De Poggio alle Croce até aqui, a pequenina réplica em bronze repica o enigma da sua fonte. Io non so, non l'ha mai visto, mas a minha boca sabe cantar (sou dada às contradições das profecias) a favor desse minúsculo centro de poderes que um dia, ainda que longínquamente, se levantou contra a poeira vermelha por saber como eram, como são insuportáveis os fins de tarde.
Anda vem ver o levante, diriam à tua volta. E tu firme e sereno que a tua sombra haveria de perdurar, indiscernívelmente intacta no seu sentido, pelos séculos dos séculos.

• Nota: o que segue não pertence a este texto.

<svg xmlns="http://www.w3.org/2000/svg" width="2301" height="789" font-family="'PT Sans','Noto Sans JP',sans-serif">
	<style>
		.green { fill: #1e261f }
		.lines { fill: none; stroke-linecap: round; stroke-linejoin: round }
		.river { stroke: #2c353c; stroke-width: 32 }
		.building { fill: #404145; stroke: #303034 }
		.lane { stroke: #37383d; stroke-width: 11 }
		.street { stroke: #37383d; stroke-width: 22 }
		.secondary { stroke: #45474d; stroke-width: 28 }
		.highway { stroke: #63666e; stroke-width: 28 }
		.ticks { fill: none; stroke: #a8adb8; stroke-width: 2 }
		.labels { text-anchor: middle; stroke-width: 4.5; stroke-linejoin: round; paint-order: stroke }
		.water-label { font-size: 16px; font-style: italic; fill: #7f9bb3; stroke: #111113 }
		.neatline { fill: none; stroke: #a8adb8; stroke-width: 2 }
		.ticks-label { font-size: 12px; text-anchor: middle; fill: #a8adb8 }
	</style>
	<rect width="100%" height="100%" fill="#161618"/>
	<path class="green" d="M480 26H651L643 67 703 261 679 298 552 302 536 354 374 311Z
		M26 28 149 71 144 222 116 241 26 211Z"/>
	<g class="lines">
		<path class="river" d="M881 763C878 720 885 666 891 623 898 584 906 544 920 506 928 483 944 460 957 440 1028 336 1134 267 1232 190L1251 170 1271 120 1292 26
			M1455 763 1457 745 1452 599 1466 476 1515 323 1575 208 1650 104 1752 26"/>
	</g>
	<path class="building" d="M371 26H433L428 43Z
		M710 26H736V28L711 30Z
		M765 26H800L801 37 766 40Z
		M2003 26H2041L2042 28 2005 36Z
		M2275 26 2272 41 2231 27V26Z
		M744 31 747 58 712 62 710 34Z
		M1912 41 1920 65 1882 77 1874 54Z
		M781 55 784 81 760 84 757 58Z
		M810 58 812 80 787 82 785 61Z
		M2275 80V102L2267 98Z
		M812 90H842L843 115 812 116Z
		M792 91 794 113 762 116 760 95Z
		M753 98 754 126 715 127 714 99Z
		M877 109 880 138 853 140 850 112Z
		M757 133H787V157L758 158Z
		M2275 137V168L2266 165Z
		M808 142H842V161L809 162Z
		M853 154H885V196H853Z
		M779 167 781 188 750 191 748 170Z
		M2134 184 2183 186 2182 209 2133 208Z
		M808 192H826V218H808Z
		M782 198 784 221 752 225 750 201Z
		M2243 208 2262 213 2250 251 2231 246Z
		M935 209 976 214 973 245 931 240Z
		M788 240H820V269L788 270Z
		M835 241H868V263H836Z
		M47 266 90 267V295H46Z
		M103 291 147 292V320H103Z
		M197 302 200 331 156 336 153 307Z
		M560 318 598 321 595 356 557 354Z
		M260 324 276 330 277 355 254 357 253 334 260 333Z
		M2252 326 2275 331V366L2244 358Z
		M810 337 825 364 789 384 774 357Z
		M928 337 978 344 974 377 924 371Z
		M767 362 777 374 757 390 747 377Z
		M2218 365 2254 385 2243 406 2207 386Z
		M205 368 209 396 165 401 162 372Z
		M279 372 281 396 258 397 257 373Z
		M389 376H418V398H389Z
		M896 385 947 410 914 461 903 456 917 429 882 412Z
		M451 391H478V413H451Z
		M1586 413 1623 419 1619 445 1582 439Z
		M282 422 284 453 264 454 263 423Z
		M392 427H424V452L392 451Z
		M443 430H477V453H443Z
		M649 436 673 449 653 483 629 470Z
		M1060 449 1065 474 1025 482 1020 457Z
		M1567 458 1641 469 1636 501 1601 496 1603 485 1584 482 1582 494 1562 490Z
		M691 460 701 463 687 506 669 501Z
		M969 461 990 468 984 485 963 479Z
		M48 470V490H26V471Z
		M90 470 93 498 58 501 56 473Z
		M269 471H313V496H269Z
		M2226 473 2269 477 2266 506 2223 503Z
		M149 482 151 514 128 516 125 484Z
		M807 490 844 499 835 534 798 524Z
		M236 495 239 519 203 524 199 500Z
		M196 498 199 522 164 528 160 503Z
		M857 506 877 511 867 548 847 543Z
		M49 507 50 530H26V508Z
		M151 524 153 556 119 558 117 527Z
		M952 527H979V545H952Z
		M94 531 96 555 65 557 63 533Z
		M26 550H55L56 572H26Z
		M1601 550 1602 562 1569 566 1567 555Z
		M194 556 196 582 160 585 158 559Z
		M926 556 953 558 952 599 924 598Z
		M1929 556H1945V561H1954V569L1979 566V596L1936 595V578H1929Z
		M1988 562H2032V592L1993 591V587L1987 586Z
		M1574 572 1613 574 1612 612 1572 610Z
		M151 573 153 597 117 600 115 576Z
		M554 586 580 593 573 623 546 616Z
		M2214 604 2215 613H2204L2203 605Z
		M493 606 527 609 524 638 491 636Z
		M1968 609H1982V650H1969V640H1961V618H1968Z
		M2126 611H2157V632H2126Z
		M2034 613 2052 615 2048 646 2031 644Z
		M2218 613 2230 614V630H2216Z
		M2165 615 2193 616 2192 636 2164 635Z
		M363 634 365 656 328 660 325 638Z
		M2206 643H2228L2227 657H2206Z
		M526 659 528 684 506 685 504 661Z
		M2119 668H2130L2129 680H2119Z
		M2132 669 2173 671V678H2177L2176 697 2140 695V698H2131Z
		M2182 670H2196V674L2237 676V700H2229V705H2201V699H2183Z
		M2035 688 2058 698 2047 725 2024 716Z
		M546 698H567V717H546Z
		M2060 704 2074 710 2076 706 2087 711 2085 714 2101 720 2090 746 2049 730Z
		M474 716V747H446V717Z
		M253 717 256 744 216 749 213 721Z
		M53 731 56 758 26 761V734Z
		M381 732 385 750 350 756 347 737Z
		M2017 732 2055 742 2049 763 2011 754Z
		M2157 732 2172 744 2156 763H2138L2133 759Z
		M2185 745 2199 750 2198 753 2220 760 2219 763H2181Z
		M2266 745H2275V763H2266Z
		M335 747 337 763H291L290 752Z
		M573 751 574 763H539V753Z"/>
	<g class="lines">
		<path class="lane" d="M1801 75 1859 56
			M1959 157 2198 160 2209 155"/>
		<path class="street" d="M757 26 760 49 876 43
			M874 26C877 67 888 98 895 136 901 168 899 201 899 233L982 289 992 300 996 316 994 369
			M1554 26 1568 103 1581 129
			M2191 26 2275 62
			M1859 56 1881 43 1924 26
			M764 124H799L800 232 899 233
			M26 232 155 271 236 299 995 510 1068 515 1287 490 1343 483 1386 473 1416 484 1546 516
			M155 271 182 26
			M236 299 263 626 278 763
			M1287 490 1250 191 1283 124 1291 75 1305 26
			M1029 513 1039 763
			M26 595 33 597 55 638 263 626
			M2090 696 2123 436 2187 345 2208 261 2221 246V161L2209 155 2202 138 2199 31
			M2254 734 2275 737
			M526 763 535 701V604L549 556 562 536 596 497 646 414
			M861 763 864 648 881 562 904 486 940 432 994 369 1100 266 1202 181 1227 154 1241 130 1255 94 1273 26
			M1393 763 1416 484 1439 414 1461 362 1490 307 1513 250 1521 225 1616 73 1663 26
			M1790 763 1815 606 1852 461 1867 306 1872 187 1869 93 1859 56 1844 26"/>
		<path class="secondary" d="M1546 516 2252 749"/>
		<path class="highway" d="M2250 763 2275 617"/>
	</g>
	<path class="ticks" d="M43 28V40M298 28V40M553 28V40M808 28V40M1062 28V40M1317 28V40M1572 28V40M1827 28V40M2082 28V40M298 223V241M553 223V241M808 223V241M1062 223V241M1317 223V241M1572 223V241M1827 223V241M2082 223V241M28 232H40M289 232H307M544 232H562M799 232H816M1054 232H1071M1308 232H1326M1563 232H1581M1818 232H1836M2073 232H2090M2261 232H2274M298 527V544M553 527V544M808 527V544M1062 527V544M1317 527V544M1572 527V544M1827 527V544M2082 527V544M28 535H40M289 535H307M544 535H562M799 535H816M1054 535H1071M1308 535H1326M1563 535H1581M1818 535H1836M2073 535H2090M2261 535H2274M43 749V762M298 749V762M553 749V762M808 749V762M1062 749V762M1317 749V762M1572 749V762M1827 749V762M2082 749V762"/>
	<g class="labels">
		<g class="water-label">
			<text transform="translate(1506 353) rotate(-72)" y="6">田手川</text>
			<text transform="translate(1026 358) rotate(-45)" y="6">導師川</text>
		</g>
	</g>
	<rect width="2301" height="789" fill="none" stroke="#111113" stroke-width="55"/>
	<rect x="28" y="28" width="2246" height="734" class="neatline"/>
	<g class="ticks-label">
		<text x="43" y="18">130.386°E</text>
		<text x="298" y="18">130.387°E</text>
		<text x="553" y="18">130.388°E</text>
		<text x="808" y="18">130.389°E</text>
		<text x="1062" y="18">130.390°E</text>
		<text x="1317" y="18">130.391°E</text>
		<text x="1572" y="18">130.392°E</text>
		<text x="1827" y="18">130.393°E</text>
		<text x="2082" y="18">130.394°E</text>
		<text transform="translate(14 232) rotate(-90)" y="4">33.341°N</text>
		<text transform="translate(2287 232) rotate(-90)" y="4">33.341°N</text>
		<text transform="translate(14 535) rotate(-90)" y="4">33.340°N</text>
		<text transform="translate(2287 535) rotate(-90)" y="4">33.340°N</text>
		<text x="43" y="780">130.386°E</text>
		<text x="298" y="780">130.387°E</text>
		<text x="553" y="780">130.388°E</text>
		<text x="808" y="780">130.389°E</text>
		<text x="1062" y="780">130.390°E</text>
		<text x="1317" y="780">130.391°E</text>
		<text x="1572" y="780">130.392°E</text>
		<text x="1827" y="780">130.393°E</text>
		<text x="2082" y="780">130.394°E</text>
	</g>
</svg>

quarta-feira, 10 de dezembro de 2008

o bichanar dos vermes


Mesmo o cabrão magnânimo do César levava atrás um escravo cuja única função era sussurrar-lhe ao ouvido uma frasezinha. Só uma coisinha, enquanto o seu vitorioso senhor fazia mais uma parada triunfal pelas ruas de Roma. Penso muito nas piscinas olímpicas desses dias- as termas. Húmidas e desproporcionadas como convém a um esconderijo. De como ficarias nelas; E na tal frase. Memento Mori.

the price of love

Vinte anos de neve;
Sete anos de exílio;
Verões na cidade;
Prantos em quartos de hotel,
aniversários em quartos de hotel,
enciclopédias em quartos de hotel;
Chávenas para sempre encardidas;
Pragas de gafanhotos;
Parábolas mortas;
Mãos sem milagres;
Tudo
por tanto
ter-te mentido.

Flannery

Até agora somos o esterco do mundo,

segunda-feira, 1 de dezembro de 2008

Vaidade das vaidades

Anatoly, que viveu há sete séculos atrás no lugar onde, atrasada a fronteira hoje se lê Ocidente mas que é igualmente, indistintamente, o vasto território espiritual da Rússia, foi o asceta que eu devia ter sido e disse:

Lembra-te do teu criador nos dias de mocidade antes que cheguem os anos (os outros)
antes que se quebre a cadeia de prata
e se despedace o copo de ouro
e se parta o cântaro, junto à fonte
e se desfaça a roda, junto ao poço,
e o pó volte à terra, como era,
e o espírito volte a Deus, que o deu.

tudo é vaidade

e é perecível.

Piove

Pára com isso, a cada deixa tua chovem inocentes guarda-chuvas (imagine-se...) disparados que vêem não sei de onde mas o que é certo é que um deles se me há de cravar no peito esmagando o externo, galgando os demais orgãos e aqui há de ficar, atravessado como uma lança assíria, com tal precisão cirúrgica- o ligeiríssimo desfazamento da lança com a sombra da lança.
Porém o dia deslizando suavemente trata de cicatrizar a vaza e se calhar, com alguma sorte, pode que com o dia claro venha também uma luz morfínica que atenue a coisa até ao cair da noite. Pois. A noite. Deixa-me abrir um parêntesis para dizer que Em rigor nem é noite, é apenas a parte inominável do dia, a que fica na sombra e por isso é indiscernível. Espanta-me como insistimos em nomeá-la, é somente o dia engolido para dentro do dia mas ainda assim é o que chega. Ah, sim.
Por isso apressa-te, diz qualquer coisa, qualquer coisa. Vem aí
a noite, essa repetição vazada do dia. Sei bem o que me espera. Tremo. Com ela chegam os teus olhos mudos para abrir o quase esquecido guarda-chuva cravado: Palavra de ventilador.